(Collected data)
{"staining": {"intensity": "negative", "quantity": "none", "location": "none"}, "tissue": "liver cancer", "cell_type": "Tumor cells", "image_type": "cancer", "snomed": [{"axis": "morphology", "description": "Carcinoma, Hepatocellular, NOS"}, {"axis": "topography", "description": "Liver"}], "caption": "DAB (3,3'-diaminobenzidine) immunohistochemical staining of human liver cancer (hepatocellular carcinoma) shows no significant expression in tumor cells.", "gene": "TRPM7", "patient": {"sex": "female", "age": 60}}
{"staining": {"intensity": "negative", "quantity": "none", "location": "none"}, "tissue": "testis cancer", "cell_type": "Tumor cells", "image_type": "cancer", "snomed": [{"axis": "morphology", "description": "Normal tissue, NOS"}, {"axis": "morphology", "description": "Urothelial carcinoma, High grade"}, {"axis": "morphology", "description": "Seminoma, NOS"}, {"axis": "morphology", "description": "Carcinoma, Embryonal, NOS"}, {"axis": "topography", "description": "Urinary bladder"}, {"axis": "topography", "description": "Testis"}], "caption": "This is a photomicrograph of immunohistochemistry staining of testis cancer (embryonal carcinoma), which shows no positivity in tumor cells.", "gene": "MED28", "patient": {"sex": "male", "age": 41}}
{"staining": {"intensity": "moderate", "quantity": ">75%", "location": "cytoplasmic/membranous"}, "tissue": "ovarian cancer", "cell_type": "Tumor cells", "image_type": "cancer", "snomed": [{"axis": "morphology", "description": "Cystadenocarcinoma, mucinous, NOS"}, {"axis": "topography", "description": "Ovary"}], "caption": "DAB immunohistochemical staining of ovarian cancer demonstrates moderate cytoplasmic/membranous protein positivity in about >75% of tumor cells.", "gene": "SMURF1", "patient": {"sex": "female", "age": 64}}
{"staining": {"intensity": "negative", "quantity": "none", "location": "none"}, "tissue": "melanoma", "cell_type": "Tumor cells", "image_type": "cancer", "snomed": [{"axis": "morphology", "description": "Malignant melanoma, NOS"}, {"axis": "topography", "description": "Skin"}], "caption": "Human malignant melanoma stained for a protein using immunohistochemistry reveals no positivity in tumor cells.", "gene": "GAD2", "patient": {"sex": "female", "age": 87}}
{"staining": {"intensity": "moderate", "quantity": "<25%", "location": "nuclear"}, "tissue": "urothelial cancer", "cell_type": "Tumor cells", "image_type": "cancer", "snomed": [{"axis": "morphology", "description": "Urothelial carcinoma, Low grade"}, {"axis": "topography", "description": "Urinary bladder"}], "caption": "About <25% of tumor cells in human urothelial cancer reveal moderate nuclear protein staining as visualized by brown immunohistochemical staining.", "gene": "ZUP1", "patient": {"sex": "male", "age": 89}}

* _Assignment_:
Copy only this part of the entries above: the line with "is a photomicrograph", the line with "malignant melanoma stained", and the lines between, all exactly as written.

* _Task result_:
{"staining": {"intensity": "negative", "quantity": "none", "location": "none"}, "tissue": "testis cancer", "cell_type": "Tumor cells", "image_type": "cancer", "snomed": [{"axis": "morphology", "description": "Normal tissue, NOS"}, {"axis": "morphology", "description": "Urothelial carcinoma, High grade"}, {"axis": "morphology", "description": "Seminoma, NOS"}, {"axis": "morphology", "description": "Carcinoma, Embryonal, NOS"}, {"axis": "topography", "description": "Urinary bladder"}, {"axis": "topography", "description": "Testis"}], "caption": "This is a photomicrograph of immunohistochemistry staining of testis cancer (embryonal carcinoma), which shows no positivity in tumor cells.", "gene": "MED28", "patient": {"sex": "male", "age": 41}}
{"staining": {"intensity": "moderate", "quantity": ">75%", "location": "cytoplasmic/membranous"}, "tissue": "ovarian cancer", "cell_type": "Tumor cells", "image_type": "cancer", "snomed": [{"axis": "morphology", "description": "Cystadenocarcinoma, mucinous, NOS"}, {"axis": "topography", "description": "Ovary"}], "caption": "DAB immunohistochemical staining of ovarian cancer demonstrates moderate cytoplasmic/membranous protein positivity in about >75% of tumor cells.", "gene": "SMURF1", "patient": {"sex": "female", "age": 64}}
{"staining": {"intensity": "negative", "quantity": "none", "location": "none"}, "tissue": "melanoma", "cell_type": "Tumor cells", "image_type": "cancer", "snomed": [{"axis": "morphology", "description": "Malignant melanoma, NOS"}, {"axis": "topography", "description": "Skin"}], "caption": "Human malignant melanoma stained for a protein using immunohistochemistry reveals no positivity in tumor cells.", "gene": "GAD2", "patient": {"sex": "female", "age": 87}}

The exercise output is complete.